Zuzana Bajgarová, the Deputy Mayor of Ostrava with responsibility for investments, outlined the upcoming phases in the project: “Combined documentation for the building permit will be completed in December 2021. In 2022 we will hold a public tender for the building contractor, and construction work will begin after that. We expect the construction work itself to last 32 months.”

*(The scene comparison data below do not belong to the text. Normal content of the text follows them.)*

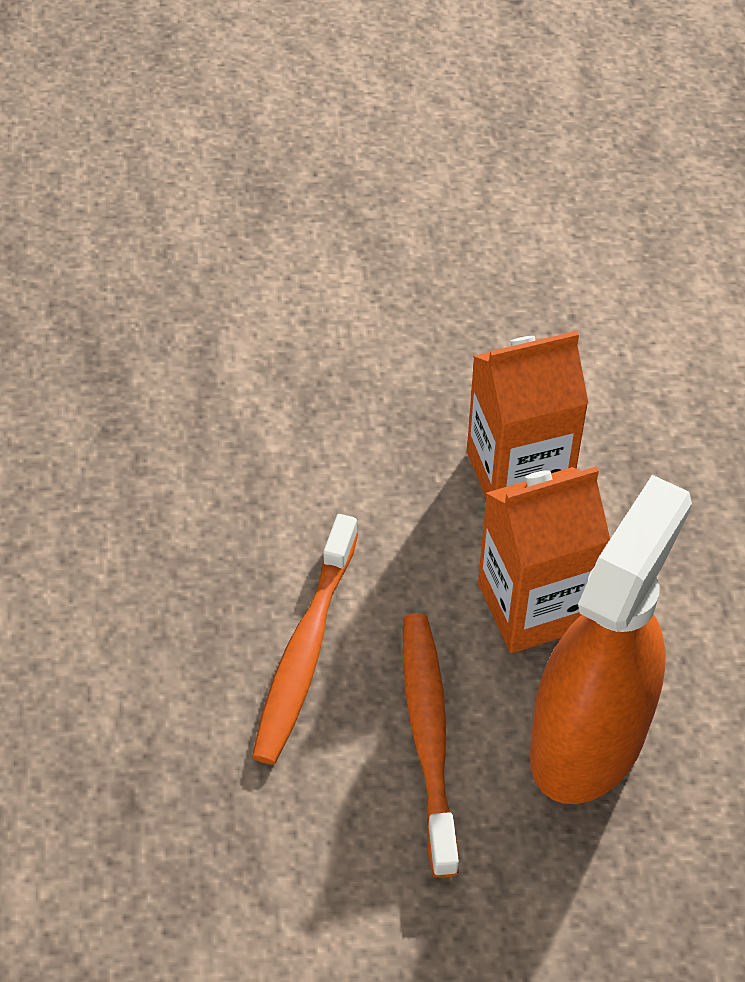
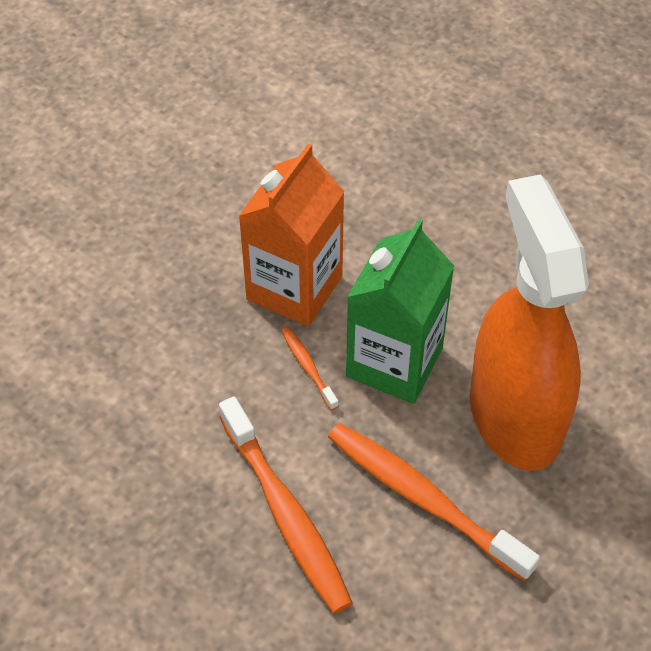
camera: 45 degrees left, 0 degrees up
(455, 549) = (308, 367): none -> orange toothbrush
(534, 605) = (394, 362): orange carton -> green carton

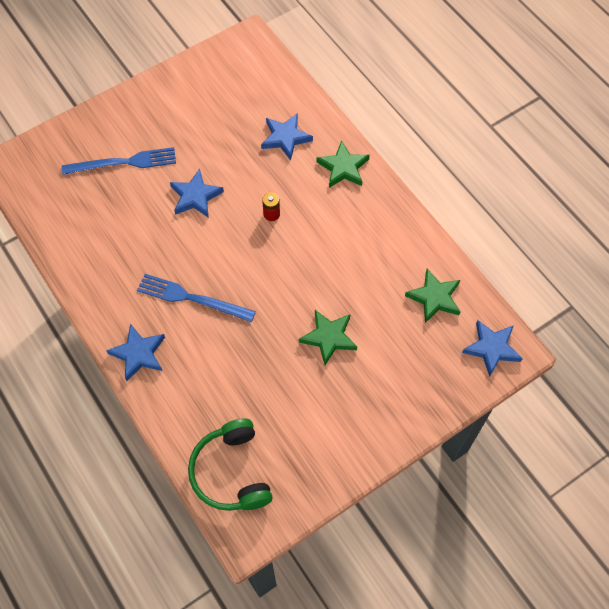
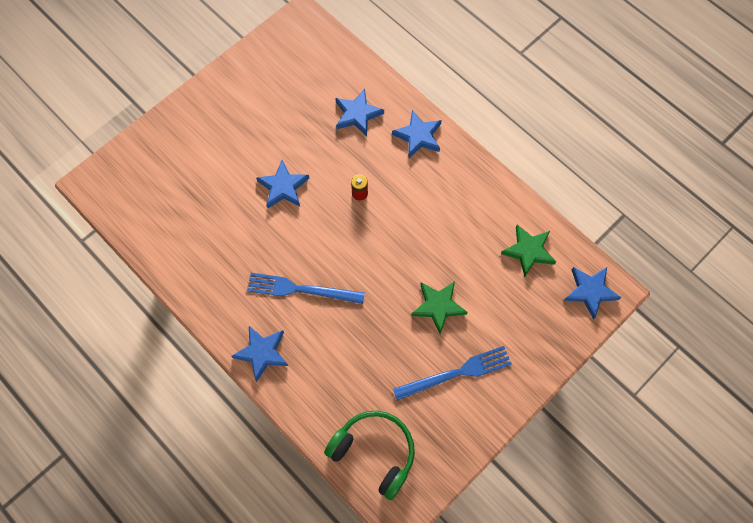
camera: 10 degrees left, 5 degrees up
(124, 162) = (206, 163): blue fork -> blue fork (456, 373)
(231, 472) = (374, 452): green headphones -> green headphones turned 150 degrees clockwise
(343, 168) = (418, 136): green star -> blue star

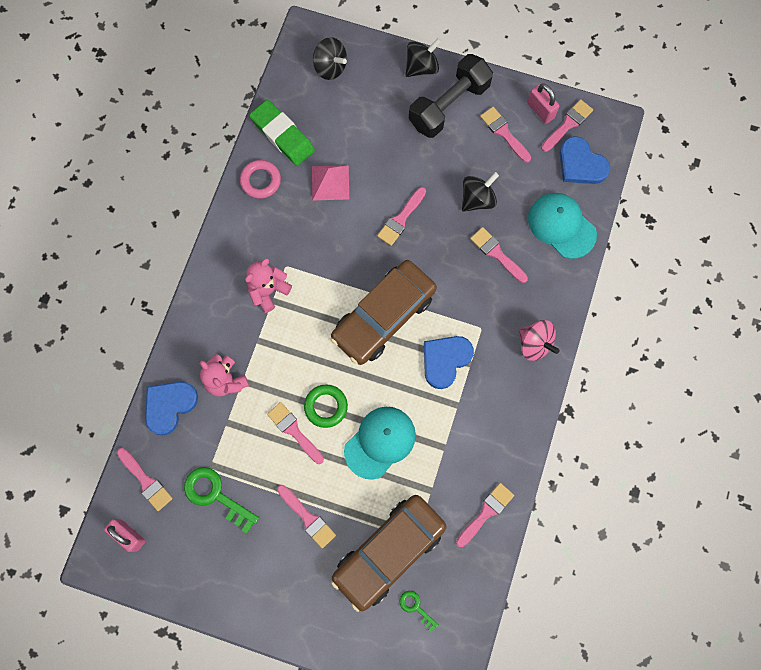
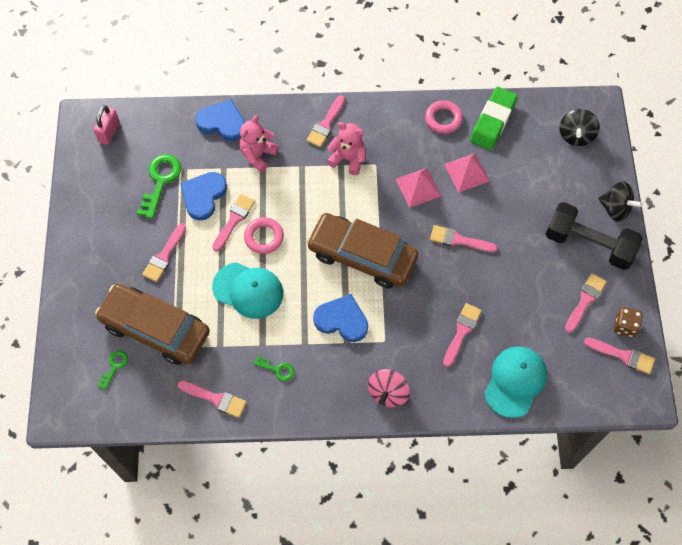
camera: 70 degrees right, 10 degrees down
(146, 481) = (155, 128): pink brush -> pink brush (325, 124)
(326, 406) = (264, 237): green ring -> pink ring
(328, 234) = (418, 187): none -> pink pyramid
(475, 441) = (277, 369): none -> green key
(477, 199) = (507, 298): black spinning top -> none
(540, 110) = (625, 326): pink padlock -> brown dice
(581, 164) = (587, 380): blue heart -> blue heart (203, 196)

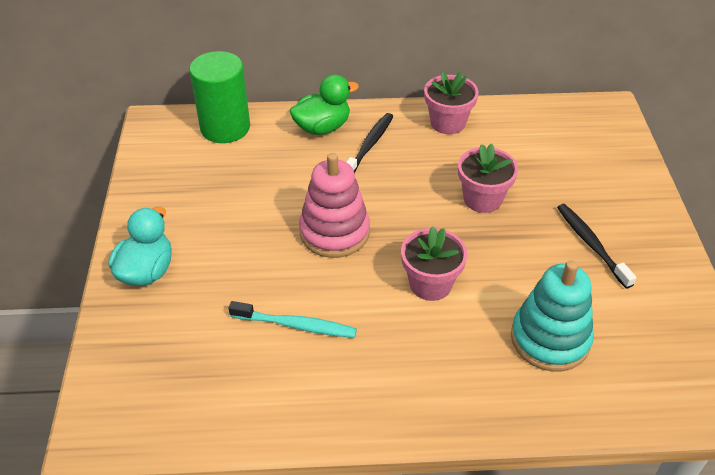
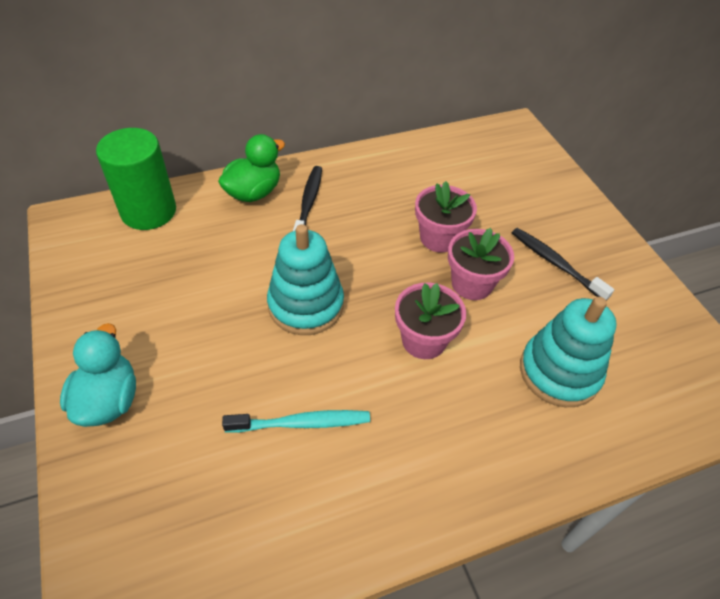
camera: 20 degrees left, 5 degrees up
(334, 232) = (306, 305): pink stacking toy -> turquoise stacking toy
(447, 123) = (376, 166): pink flower pot -> pink flower pot (472, 284)

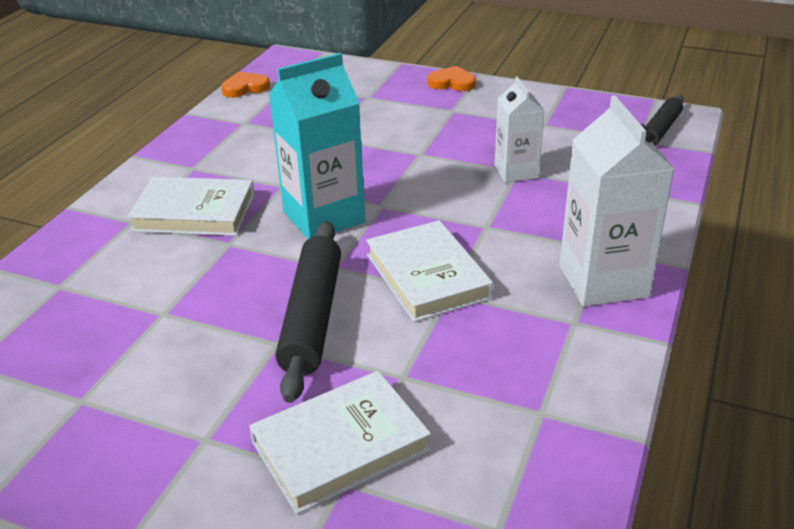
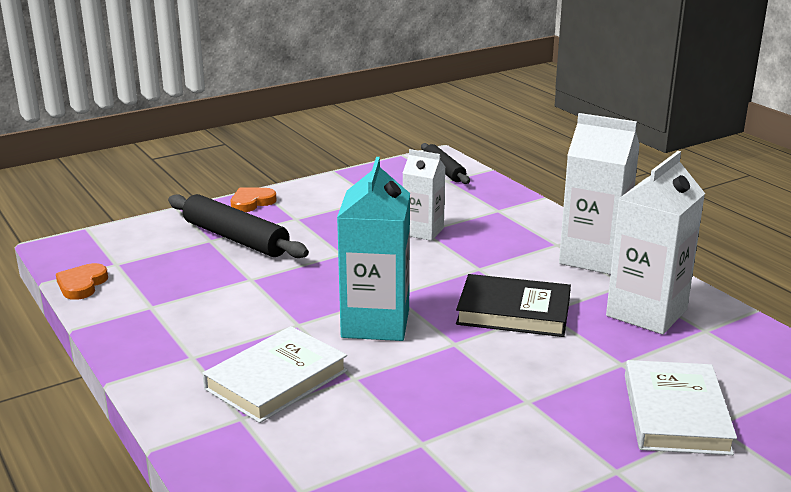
camera: 55 degrees left, 10 degrees down
(312, 317) = (511, 374): black rolling pin -> black rolling pin (235, 238)
(427, 276) = (513, 312): white book -> black book
(528, 357) = (646, 313): none -> white carton

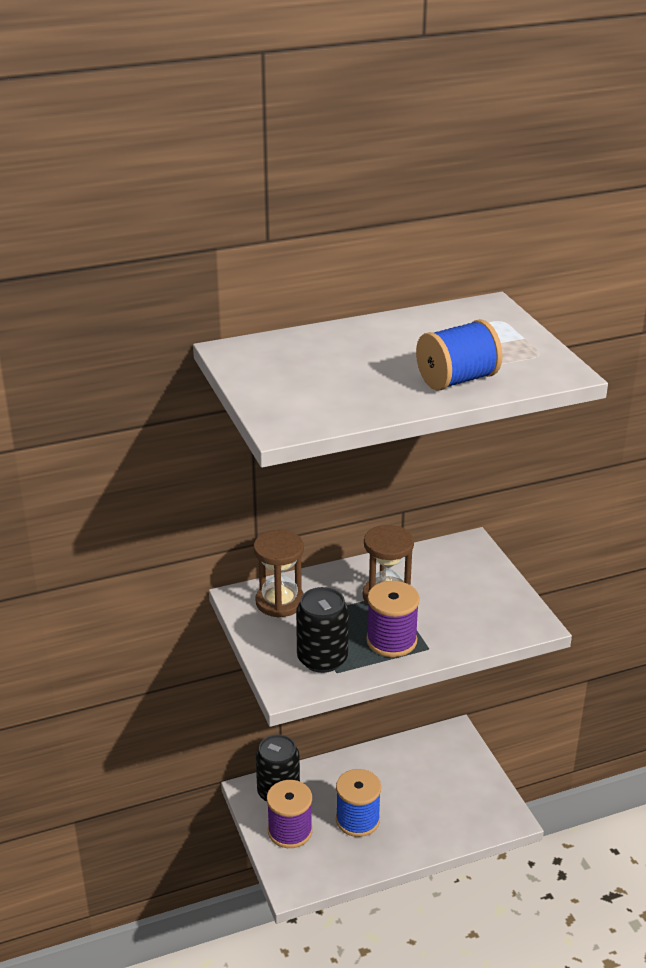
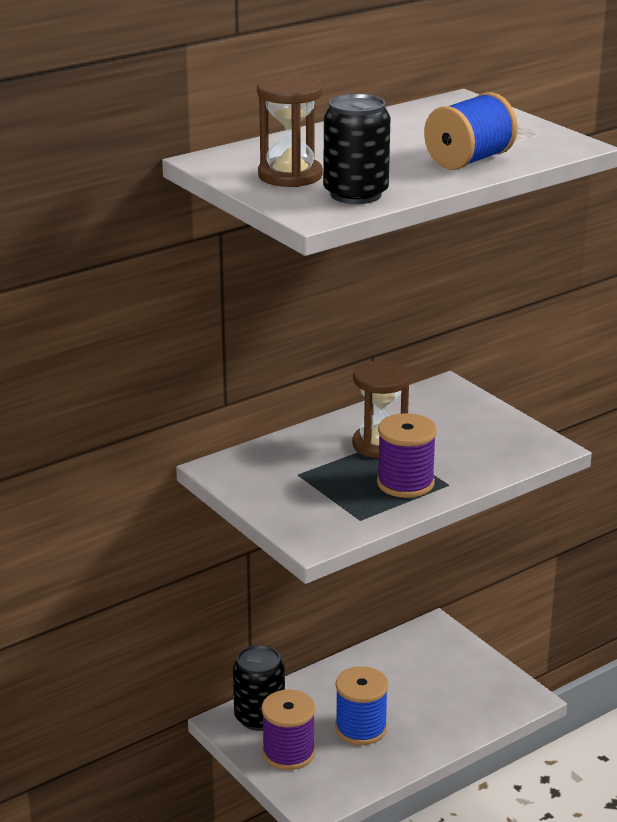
camera: 15 degrees left, 5 degrees down
(280, 602) = (264, 466): brown hourglass -> brown hourglass (290, 176)
(322, 659) = (338, 510): black can -> black can (356, 194)

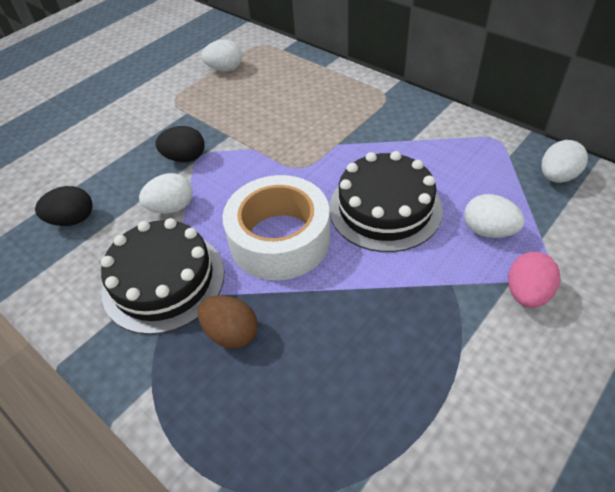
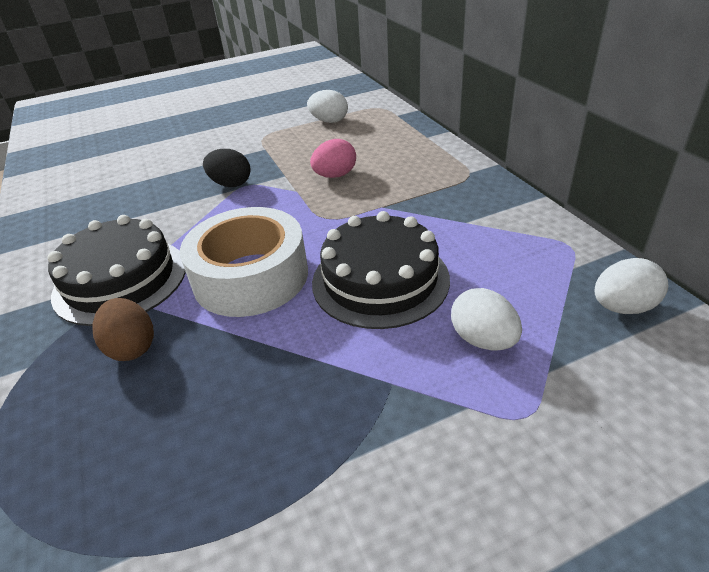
camera: 25 degrees right, 10 degrees down
(73, 220) = (100, 209): black egg -> none
(172, 207) = (183, 221): white egg -> none
(526, 293) = (478, 428): pink egg -> pink egg (335, 175)

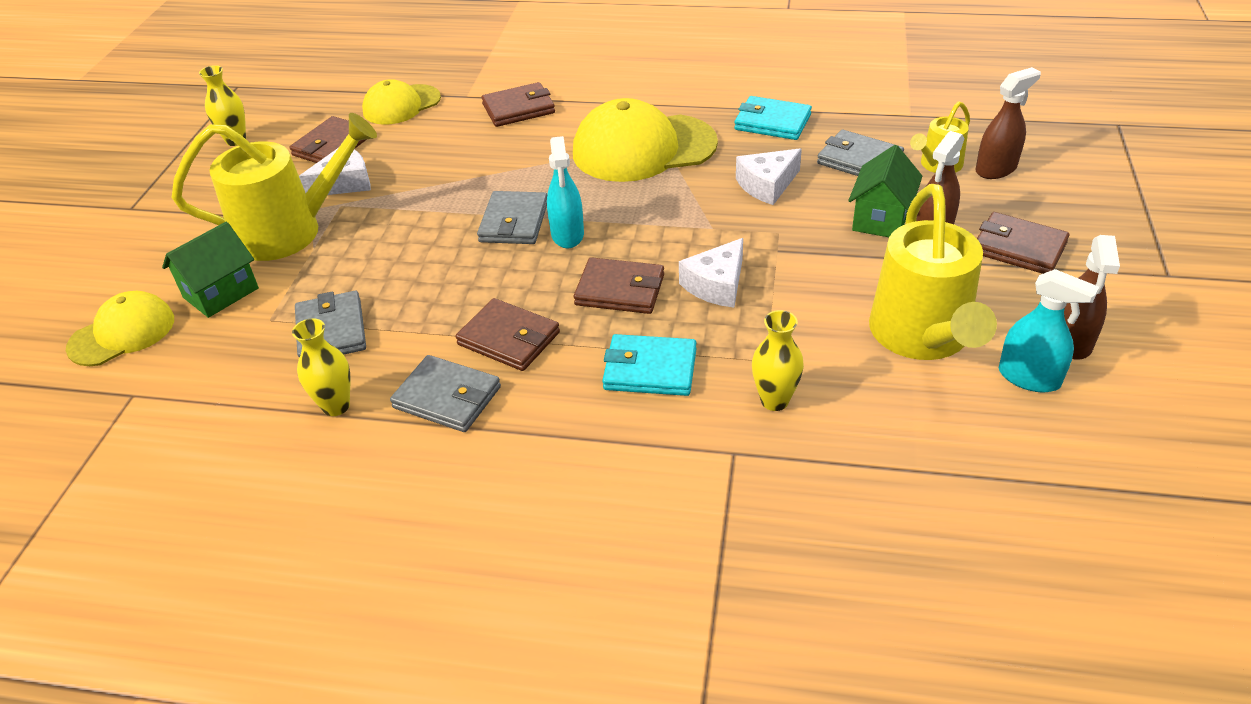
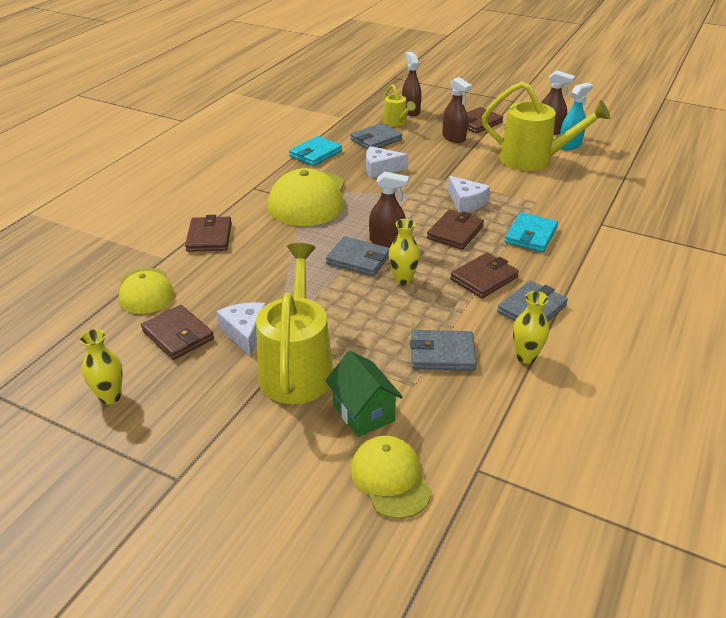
camera: 75 degrees left, 5 degrees down
(567, 235) = (387, 241): turquoise spray bottle -> brown spray bottle
(767, 185) = (380, 169): white cheese -> white cheese turned 105 degrees clockwise
(774, 401) = (567, 205): yellow vase -> yellow vase (403, 280)
(881, 219) = (434, 147): green house -> none

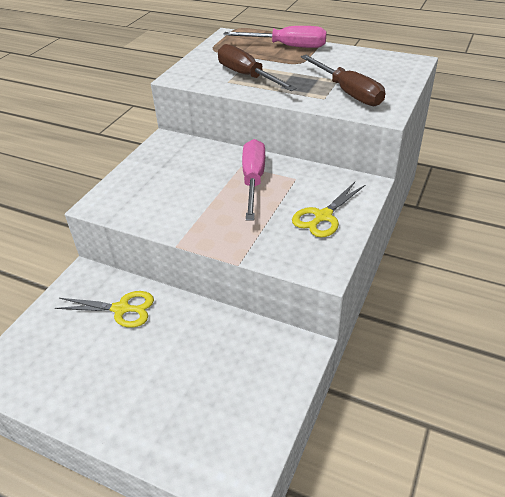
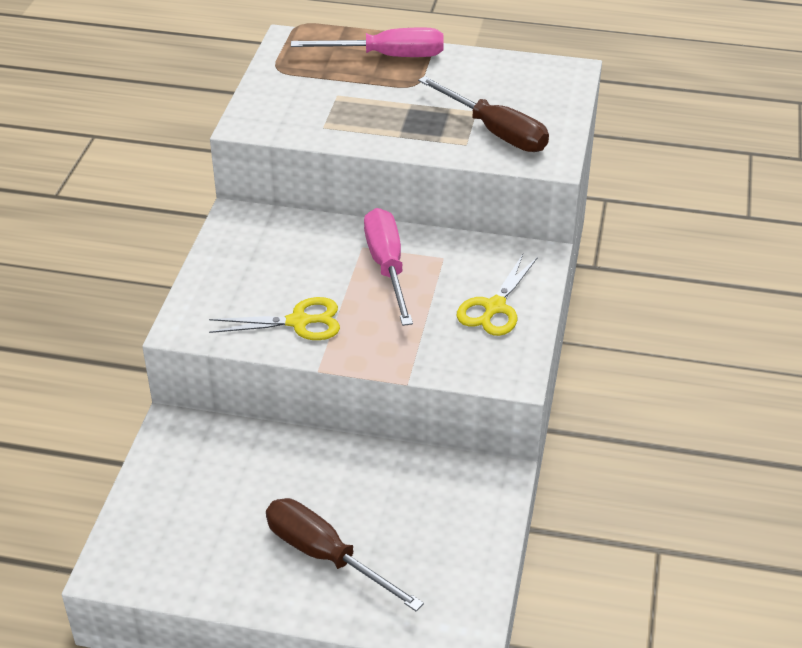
camera: 15 degrees left, 0 degrees up
(121, 309) = (248, 464): yellow scissors -> yellow scissors (299, 322)
(247, 76) = (347, 115): brown screwdriver -> brown screwdriver (325, 556)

Once the new concert hall is complete, Ostrava (like many other European cities) will gain a modern, iconic building that will greatly improve the quality of public spaces and civic amenities as well as attracting more tourists to the city. After 70 years of history, the Czech Republic’s third-largest orchestra will finally gain state-of-the-art facilities for both musicians and audiences, offering top-class acoustics. The current cultural centre will also undergo a much-needed reconstruction. The design of the new concert hall was first revealed last July, when the City unveiled the winning proposal by Steven Holl Architects and Architecture Acts. The design managed to integrate the new hall with the existing cultural centre (a legally protected historic building) in an effective functional manner without the need for major structural alterations to the current building. It was the result of the largest architectural competition in Ostrava’s modern history.